Reading text:
• • • •

After her 2007 movie Spider Lilies (刺青), which won last year’s Berlinale Teddy Award for Best Feature Film, Zero Chou (周美玲) returns to the big screen with Drifting Flowers (漂浪青春).
In contrast to the surrealistic and metaphorical tones of Spider Lilies, Chou’s latest work is a realistic and earnest portrait of lesbian life in Taiwan, told through three loosely connected stories.
The first story opens with two deeply attached sisters, 8-year-old Meigo (Pai Chih-ying, 白芝穎) and the beautiful, blind Jing (Serena Fang, 房思瑜), who works as a nightclub singer, struggling to make ends meet.
When the butch accordionist Diego (Chao Yi-lan, 趙逸嵐) comes into their lives, Meigo experiences her first lesbian crush. But as Jing embarks on a lesbian relationship with Diego, Meigo’s affections quickly turn into jealousy, which leads to the sisters’ painful separation.
Chapter two belongs to Lily (Lu Yi-ching, 陸奕靜), an Alzheimer’s patient who struggles to cope with her disintegrating memory. When Yen (Sam Wang, 王學仁), her husband of convenience, comes to visit, Lily mistakes him for her deceased lover Ocean.

• • • •

Work item A:
In the review of Drifting Flowers, write out the passage from "The first story" to "make ends meet.", substituting "lounge singer" for "nightclub singer".
Work item B:
Name every actor the review of Drifting Flowers credits with playing a character.

• • • •

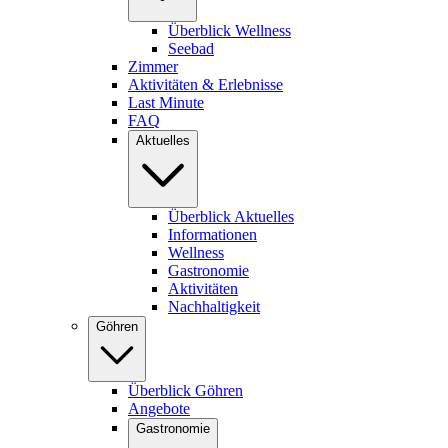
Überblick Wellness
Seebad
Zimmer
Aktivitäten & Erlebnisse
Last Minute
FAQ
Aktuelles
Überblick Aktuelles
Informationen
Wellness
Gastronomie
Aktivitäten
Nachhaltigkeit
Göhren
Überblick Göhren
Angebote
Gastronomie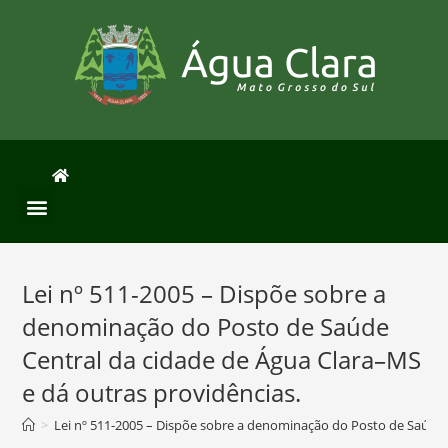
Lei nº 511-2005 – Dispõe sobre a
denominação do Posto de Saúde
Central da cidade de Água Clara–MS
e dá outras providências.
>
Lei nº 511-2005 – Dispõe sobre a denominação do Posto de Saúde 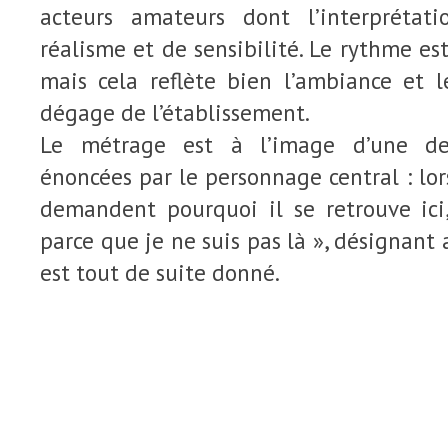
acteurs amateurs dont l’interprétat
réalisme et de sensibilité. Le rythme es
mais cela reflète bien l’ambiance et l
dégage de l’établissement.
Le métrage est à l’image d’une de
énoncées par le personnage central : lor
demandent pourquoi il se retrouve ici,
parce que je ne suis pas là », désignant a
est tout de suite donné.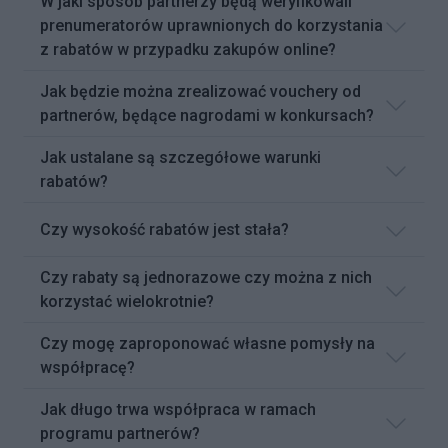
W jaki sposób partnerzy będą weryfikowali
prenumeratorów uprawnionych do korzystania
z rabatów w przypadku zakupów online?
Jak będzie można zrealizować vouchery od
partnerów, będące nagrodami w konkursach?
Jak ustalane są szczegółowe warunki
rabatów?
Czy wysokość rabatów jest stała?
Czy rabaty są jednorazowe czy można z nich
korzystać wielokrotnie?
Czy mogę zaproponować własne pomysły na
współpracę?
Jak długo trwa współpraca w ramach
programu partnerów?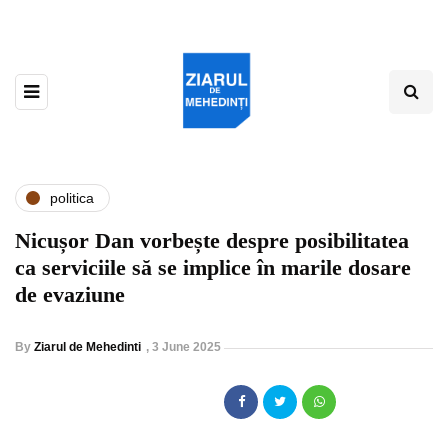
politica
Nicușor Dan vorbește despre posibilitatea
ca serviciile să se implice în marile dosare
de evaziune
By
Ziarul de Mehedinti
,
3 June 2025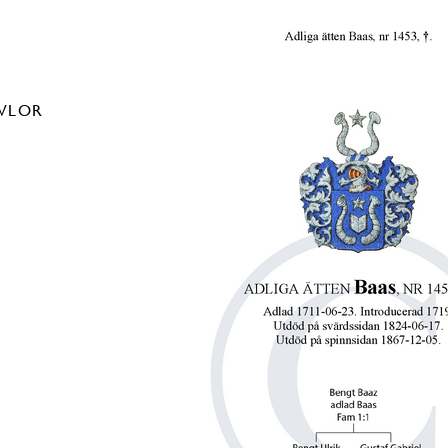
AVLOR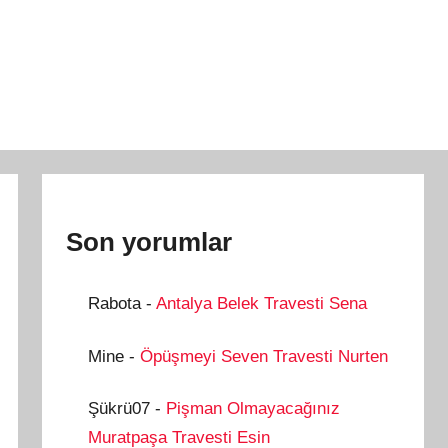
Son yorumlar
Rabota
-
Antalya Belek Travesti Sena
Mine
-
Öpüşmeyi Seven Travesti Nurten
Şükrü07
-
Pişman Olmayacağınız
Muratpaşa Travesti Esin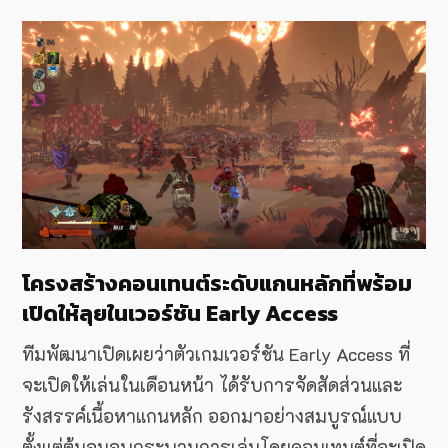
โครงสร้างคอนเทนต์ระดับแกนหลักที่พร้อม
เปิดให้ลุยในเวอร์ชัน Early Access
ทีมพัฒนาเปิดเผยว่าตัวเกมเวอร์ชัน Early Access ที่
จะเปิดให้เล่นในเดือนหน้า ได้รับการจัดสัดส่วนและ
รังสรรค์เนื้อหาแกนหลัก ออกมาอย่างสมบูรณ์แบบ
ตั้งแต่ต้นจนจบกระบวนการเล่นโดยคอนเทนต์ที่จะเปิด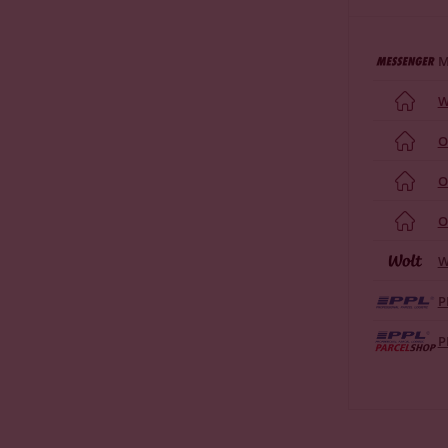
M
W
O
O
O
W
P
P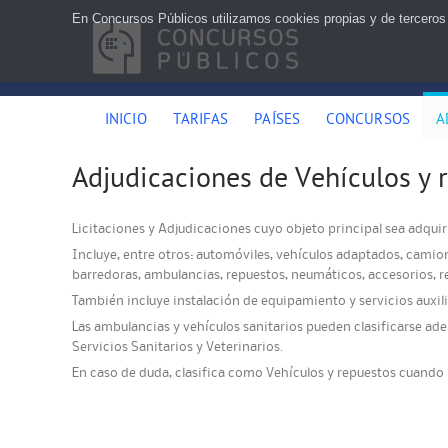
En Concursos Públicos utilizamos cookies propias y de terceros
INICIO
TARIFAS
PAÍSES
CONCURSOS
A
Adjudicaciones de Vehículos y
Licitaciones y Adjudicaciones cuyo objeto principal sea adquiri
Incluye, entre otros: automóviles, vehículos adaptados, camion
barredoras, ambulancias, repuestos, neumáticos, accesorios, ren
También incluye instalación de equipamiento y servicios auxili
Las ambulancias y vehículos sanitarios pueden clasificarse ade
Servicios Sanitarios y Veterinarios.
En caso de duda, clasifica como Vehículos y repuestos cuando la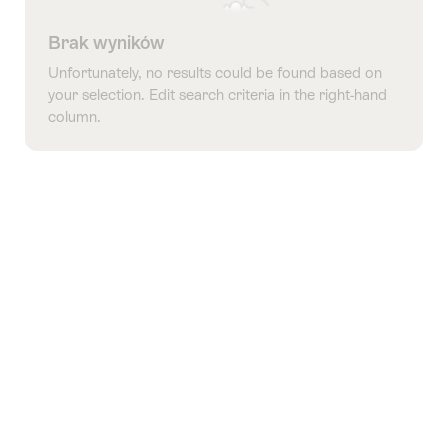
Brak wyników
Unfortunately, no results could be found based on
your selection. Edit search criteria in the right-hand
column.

• • • •

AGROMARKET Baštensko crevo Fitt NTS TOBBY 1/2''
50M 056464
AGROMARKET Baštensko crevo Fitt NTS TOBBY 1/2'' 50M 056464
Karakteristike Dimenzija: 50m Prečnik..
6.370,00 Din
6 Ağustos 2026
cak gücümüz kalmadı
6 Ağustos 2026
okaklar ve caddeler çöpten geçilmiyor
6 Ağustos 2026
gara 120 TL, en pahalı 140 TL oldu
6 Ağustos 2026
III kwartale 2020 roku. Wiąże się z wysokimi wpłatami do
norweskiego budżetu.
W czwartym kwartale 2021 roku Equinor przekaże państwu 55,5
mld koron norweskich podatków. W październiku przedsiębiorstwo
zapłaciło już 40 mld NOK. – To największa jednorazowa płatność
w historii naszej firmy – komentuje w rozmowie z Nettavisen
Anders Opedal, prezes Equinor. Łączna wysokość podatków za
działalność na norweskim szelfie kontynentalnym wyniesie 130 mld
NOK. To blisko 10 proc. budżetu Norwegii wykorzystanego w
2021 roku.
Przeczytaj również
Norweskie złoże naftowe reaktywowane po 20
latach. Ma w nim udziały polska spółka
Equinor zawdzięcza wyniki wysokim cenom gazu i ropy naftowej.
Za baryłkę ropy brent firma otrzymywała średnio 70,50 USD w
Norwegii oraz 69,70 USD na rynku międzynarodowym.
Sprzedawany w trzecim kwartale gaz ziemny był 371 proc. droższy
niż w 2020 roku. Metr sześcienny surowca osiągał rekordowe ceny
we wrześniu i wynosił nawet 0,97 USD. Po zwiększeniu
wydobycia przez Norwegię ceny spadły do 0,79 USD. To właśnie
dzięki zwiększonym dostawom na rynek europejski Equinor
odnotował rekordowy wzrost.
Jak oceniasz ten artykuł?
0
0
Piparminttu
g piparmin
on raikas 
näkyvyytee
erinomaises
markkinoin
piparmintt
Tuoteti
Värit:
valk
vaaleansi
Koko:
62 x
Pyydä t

• • • •

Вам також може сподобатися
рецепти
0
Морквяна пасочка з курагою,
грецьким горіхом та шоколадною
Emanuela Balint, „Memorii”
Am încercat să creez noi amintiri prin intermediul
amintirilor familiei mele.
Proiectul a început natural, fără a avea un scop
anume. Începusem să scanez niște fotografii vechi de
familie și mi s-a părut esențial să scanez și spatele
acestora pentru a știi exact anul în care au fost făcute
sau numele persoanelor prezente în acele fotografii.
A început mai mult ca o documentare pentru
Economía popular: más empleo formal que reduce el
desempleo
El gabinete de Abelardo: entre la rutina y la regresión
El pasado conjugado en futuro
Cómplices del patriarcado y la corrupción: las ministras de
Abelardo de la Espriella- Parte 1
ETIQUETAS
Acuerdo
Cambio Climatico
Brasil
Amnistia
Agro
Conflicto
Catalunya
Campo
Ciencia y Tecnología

• • • •

Expected answer A:
The first story opens with two deeply attached sisters, 8-year-old Meigo (Pai Chih-ying, 白芝穎) and the beautiful, blind Jing (Serena Fang, 房思瑜), who works as a lounge singer, struggling to make ends meet.

Expected answer B:
Pai Chih-ying (白芝穎), Serena Fang (房思瑜), Chao Yi-lan (趙逸嵐), Lu Yi-ching (陸奕靜), Sam Wang (王學仁)